We're chuffed (a rather English term that means 'rapt'; a rather Australian term that means 'pleased and excited') to see how many Ninjas out there are actively developing Drivers for the Ninja Platform.
The step from making a Driver work within your own development environment to making it work for anybody is a larger one than most would expect. One crucial step in that respect is deploying your code somewhere that is publically accessible. Git is not the only version control system out there, nor is github the only hosted repository, but it's the one we use, and as such will be the focus of this How-To.
If you're going to work with exclusively open source projects, then github.com is free to use. Pick an ironic username (unlike my literal one- I'm @justy. Should have made it 'bitblatter' or somesuch.) and sign up young (wo)man!
One aspect of the process of deploying code to github that can be vexxing (and this can be a real dealbreaker for some) is that of generating SSH keys. A guide https://help.github.com/articles/generating-ssh-keys is provided to help you through this. Anybody can clone a public repository but if you're going to go into the publishing business, you have to have creds. Credentials allow you to push your code changes back to the repo. Without them, it's a one way street, and that's not very share-y.
As you'll read on github.com after you've created a new repository, you can approach things in one of two ways. Either you're starting from scratch code-wise, and you want to start committing and pushing changes as you start, or else you've already written your shiny Driver, and you just want to get it onto github. Put another way, either you have no repo yet, or you do.
Let's focus on the second option as it's the likely the most helpful to you. Here's a step-by-step guide to doing exactly that. The steps will include some best practices.
Remember it's entirely possible to create a git repo and work with it without it being hosted on github. If you haven't initialised a git repository, cd into the directory where your code is located and do a:
(Don't do this if you have already- you'll lose your commit messages.) Later in these steps we'll cover how to associate your repo with the one you create in github.
Get a directory listing and if you don't see a README.anything (I use Markdown- README.md) then create one! To quote the Governator, DO IT NOW!! If you're going to share your code with other people (and that definition includes yourself six months from now) those people will be very thankful you gave them at least a clue of what your Driver does and how it should be installed, etc. Conversely, those people will curse your name and there will be no stars or followers for you should you neglect to do so.

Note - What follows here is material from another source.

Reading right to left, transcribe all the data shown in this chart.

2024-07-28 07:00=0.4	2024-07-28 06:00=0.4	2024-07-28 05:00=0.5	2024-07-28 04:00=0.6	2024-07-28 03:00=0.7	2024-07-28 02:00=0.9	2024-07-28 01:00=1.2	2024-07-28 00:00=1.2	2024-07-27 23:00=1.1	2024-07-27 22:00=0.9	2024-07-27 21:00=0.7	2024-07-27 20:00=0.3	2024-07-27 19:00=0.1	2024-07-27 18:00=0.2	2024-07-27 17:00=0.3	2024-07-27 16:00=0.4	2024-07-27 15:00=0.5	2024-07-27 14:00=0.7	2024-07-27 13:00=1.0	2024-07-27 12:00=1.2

Make the README informative. Here's a reasonable outline; let's assume your username is "wwisherjnr" and your driver is called "t1000".

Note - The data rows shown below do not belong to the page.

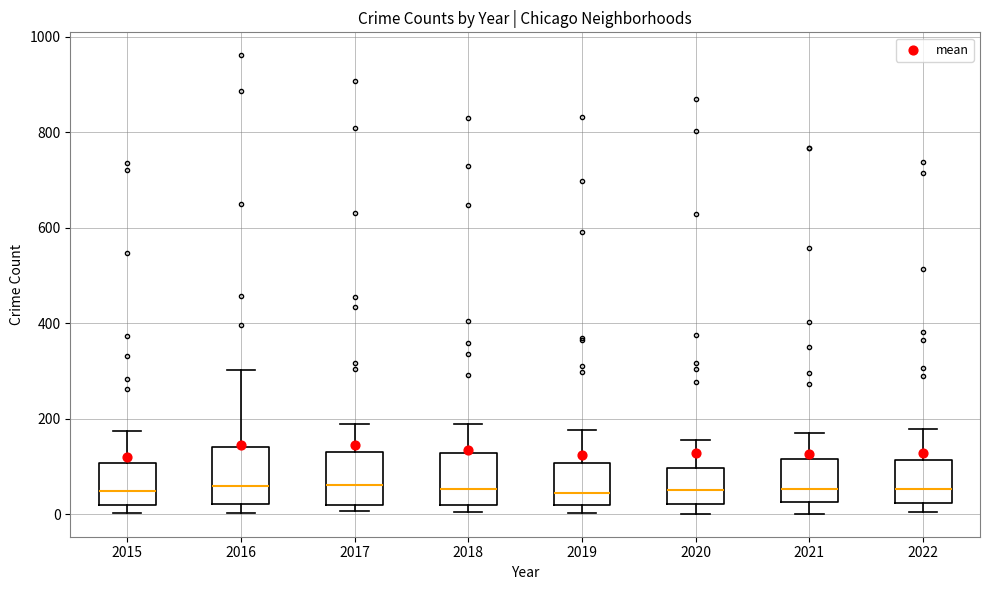

Reading left to right, read every box against the y-axis: the position of its median line, the range the box covers, and the ends of its whiskers. The values are not printed on the chart, so give them approximately, as read against the axis.

2015: median 40, box 20 to 100, whiskers 0 to 180
2016: median 60, box 20 to 140, whiskers 0 to 300
2017: median 60, box 20 to 140, whiskers 0 to 180
2018: median 60, box 20 to 120, whiskers 0 to 180
2019: median 40, box 20 to 100, whiskers 0 to 180
2020: median 60, box 20 to 100, whiskers 0 to 160
2021: median 60, box 20 to 120, whiskers 0 to 180
2022: median 60, box 20 to 120, whiskers 0 to 180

This Driver is written to run either on the Ninja Block (Ubuntu) or on the client running on Mac OS X. Sorry, Windows isn't supported anymore after the blue screen of (literal) death unpleasantness of last time. (If anyone knows a good lawyer pls. message me). All T-1000 models are supported.
You should then see a series of new Widgets appear on your Dashboard
Widgets: The T-1000 controller widget gives you access to all of your robot's important statistics, including kill-count, current form and star sign. You may also control your robot using the simple on-screen directional joystick and action buttons. A pair of camera widgets will also appear, allowing you to see through the eyes of your robot as it performs its tasks, you sick so and so.
Rules: Actions work as you'd expect, allowing Rules of the form "When PIR motion detected, morph into target" and "Tweet kill-count".
As mentioned, there's no Windows support at the moment. Under certain circumstances, (especially under low robot power) you may lose the feed to your T-1000's eye cameras. It's probably a good idea to issue a 'sleep' command if this happens.
Commit your changes; in this case the README file.
git commit -a -m "Edit README"
Associate your repo with the one you created on github
git remote add origin email@example.com:wwisherjnr/t1000.git
Then push to github.
git push -u origin master
Pretend you're a new User and clone your own repo. Go to another location on your hard drive and follow your own installation steps. In the case of Ninja Block Drivers this will involve duplication of the client, so bear that in mind. Clone the client and start from there so that you're reproducing as closely as possible the conditions your Users will have.
Test, test, and test again. Try and install your Driver in an entirely new environment, for example a friend's block. If you've only tested your Driver on an actual Ninja Block, try it from a computer, for example on OS X and see what happens in that context.